Football
Saturday, October 18th, 2008
Saturday mornings in the autumn are alive with crowd noise and spiraling footballs before the frost has burned off the college campuses. The marching bands line the cold-metal bleachers letting the music loose over the hash marks and goalposts, into the earholes on the helmets belonging to players still weary from the early rise and expected to battle, first thing.
Fans enter through the gates and stop by the stale-smelling windows cut into the stadiums’ brick bellies to buy throwaway cups of hot cocoa. They wrap their hands around them and feel the heat throught the thin gloves matching the school colors on their jackets and scarves, the folding seats they carry under arm and the pennants from the souvenier stands. Then they walk through the dim hallways and up the crumbling stairs into the light and out into the bowls of seats.
Families sit under blankets together in the chill winds until the games are well into the afternoon and unexpectedly, they find themselves pulling at their clothing, a little too warm seated directly in the sun.
The players come from the huddle already slanted toward the ground and the larger ones hunch near the ball while the thinner more fleeted ones split out on the ends or stay in the backfield. They wait there listening to the quarterback’s count until the ball is snapped and, up front, the shoulders slam into one another, the bodies tangle and wrestle violently while the defenders push forward to chase after the ball and the offense struggles to advance it either by running it through the collisions and small individual wars at the line of scrimmage or tossing it to recievers maneuvering between defenders.

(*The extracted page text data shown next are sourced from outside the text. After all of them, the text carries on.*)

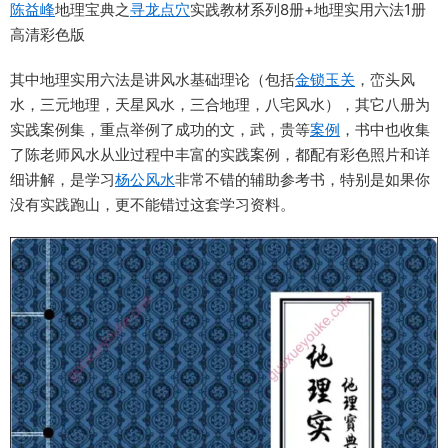
陈益峰
地理宝典之
寻龙点穴
实践教材系列8册+地理实用六法1册
高清彩色版
其中地理实用六法是讲风水基础理论（包括
金锁玉关
，峦头风
水，三元地理，天星风水，三合地理，八宅风水），其它八册为
实践案例集，重点举例了成功的文，武，贵等
案例
，书中也收集
了陈老师风水从业过程中丰富的实践案例，都配有彩色照片和详
细讲解，是学习
杨公风水
非常不错的辅助参考书，特别是如果你
没有实践跑山，更不能错过这套学习资料。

This sport is about ground control and executing a strategy – catching the other team in a formation that leaves itself vulverable to a play call or blitzing the linebackers to find the quarterback in the backfield before he can let the ball loose. And, the players are warriors, every bit modern gladiators enshrouded in armor and brave, lives at risk and death a possibility – bodies flying around the filed at high speed, shoulders thrown into midsections, bodies landing on the turf at odd angles, fingers jammed in face masks and stepped on with cleats.
Around all this the crowd sits and cheers on, rising to their feet when a player reaches daylight carrying the ball or holding their breath when the quarterback airs out a pass in a perfect spiral down the field. The fathers sit and hope this fate awaits their son – that hero status might be cast on the boy sitting next to him not yet even a third the size he would need to be to play in the rugged sport, but the hope continues anyway. The mothers fear that fate awaiting their boys and yet realize the wild calling in them – the nature to destroy and be rough. That natural feeling they can do nothing about except feed their boys well.

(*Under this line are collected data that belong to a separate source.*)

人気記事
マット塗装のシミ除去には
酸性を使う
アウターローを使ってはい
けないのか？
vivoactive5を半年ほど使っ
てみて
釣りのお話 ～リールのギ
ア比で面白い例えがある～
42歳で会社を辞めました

Bodies go spinning out of bounds. The ball comes loose and bodies fall and jump atop one another. The referees frail against the dog-piled bodies try to pull the players off one another and spot the ball for the next play the next chaotic explosion. The fans keep cheering, not so much fans but instigators encouraging the on-field violence.
Real wars have their own cheerleaders in the military generals and other leaders that rally troop brigades and send them off to war while they stay behind and plan the next attack from the results. Here, the battle is waged staright on. The two sides are lined up against each other and there are boundaries to ensure the confrontation is played out before the day is over.
When the last snap is taken, the players are covered in fresh grass stains and blood. They walk off the field with their heads down never acknowledging the band that played on all the big plays or at the half. The players just file out soundlessly as their bodies already begin to heal for the tradition that carries on the next weekend and the autumns to come.